━━ PAGE EXTRACT ━━

MySQL Bugs: #90581: Unable to open new connections while InnoDB pager cleaner is running

Bug #90581	Unable to open new connections while InnoDB pager cleaner is running
Submitted:	23 Apr 2018 17:33	Modified:	3 Jul 2018 6:36
Reporter:	monty solomon	Email Updates:
Status:	Not a Bug	Impact on me:	None
Category:	MySQL Server: InnoDB storage engine	Severity:	S2 (Serious)
Version:	5.7.18, 5.7.21	OS:	CentOS
Assigned to:	MySQL Verification Team	CPU Architecture:	Any

Description:
We sometimes experience failures opening new connections to master servers in different clusters while InnoDB is running the page_cleaner.

How to repeat:
For example, the error log contains the message

2018-04-23T14:11:04.815576Z 0 [Note] InnoDB: page_cleaner: 1000ms intended loop took 9846ms. The settings might not be optimal. (flushed=8, during the time.)

━━━

* **REQUESTS**:
- A) Copy the MySQL bug report word for word between "2018-04-23T14:11:04.815576Z 0 [Note]" and "during the time.)", inclusive.
- B) Rewrite all the dataset entries as a numbered list with one line per item, leaving out the blank lines.

━━ MATERIALS PROVIDED ━━

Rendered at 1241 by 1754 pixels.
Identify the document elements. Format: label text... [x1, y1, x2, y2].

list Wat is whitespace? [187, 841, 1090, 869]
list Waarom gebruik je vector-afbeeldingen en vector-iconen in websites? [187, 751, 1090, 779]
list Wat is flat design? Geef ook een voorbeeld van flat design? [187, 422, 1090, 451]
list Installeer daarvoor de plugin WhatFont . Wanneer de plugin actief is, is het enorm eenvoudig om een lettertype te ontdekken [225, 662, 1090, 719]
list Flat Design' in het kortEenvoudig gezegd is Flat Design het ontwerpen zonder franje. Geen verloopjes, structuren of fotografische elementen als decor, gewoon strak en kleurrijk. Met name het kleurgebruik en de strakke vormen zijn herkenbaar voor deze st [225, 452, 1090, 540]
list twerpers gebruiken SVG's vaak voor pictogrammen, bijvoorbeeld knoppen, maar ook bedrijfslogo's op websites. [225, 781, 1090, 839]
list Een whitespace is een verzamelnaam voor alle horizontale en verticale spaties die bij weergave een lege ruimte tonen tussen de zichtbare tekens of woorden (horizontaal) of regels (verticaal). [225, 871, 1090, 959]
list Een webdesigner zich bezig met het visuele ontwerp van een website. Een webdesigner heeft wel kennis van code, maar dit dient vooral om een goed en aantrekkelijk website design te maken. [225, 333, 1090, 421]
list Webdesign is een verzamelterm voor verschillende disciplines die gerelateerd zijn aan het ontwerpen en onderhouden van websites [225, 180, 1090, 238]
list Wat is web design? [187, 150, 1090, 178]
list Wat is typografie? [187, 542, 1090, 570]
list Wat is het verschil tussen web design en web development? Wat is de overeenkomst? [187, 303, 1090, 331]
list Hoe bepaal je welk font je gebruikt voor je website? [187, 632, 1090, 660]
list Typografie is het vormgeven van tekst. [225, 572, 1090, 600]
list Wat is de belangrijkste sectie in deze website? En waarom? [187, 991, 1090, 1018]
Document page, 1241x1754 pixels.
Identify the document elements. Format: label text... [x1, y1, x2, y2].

━━━

* **PER-TASK ANSWERS**:
- A)
2018-04-23T14:11:04.815576Z 0 [Note] InnoDB: page_cleaner: 1000ms intended loop took 9846ms. The settings might not be optimal. (flushed=8, during the time.)

- B)
1. Rendered at 1241 by 1754 pixels.
2. Identify the document elements. Format: label text... [x1, y1, x2, y2].
3. list Wat is whitespace? [187, 841, 1090, 869]
4. list Waarom gebruik je vector-afbeeldingen en vector-iconen in websites? [187, 751, 1090, 779]
5. list Wat is flat design? Geef ook een voorbeeld van flat design? [187, 422, 1090, 451]
6. list Installeer daarvoor de plugin WhatFont . Wanneer de plugin actief is, is het enorm eenvoudig om een lettertype te ontdekken [225, 662, 1090, 719]
7. list Flat Design' in het kortEenvoudig gezegd is Flat Design het ontwerpen zonder franje. Geen verloopjes, structuren of fotografische elementen als decor, gewoon strak en kleurrijk. Met name het kleurgebruik en de strakke vormen zijn herkenbaar voor deze st [225, 452, 1090, 540]
8. list twerpers gebruiken SVG's vaak voor pictogrammen, bijvoorbeeld knoppen, maar ook bedrijfslogo's op websites. [225, 781, 1090, 839]
9. list Een whitespace is een verzamelnaam voor alle horizontale en verticale spaties die bij weergave een lege ruimte tonen tussen de zichtbare tekens of woorden (horizontaal) of regels (verticaal). [225, 871, 1090, 959]
10. list Een webdesigner zich bezig met het visuele ontwerp van een website. Een webdesigner heeft wel kennis van code, maar dit dient vooral om een goed en aantrekkelijk website design te maken. [225, 333, 1090, 421]
11. list Webdesign is een verzamelterm voor verschillende disciplines die gerelateerd zijn aan het ontwerpen en onderhouden van websites [225, 180, 1090, 238]
12. list Wat is web design? [187, 150, 1090, 178]
13. list Wat is typografie? [187, 542, 1090, 570]
14. list Wat is het verschil tussen web design en web development? Wat is de overeenkomst? [187, 303, 1090, 331]
15. list Hoe bepaal je welk font je gebruikt voor je website? [187, 632, 1090, 660]
16. list Typografie is het vormgeven van tekst. [225, 572, 1090, 600]
17. list Wat is de belangrijkste sectie in deze website? En waarom? [187, 991, 1090, 1018]
18. Document page, 1241x1754 pixels.
19. Identify the document elements. Format: label text... [x1, y1, x2, y2].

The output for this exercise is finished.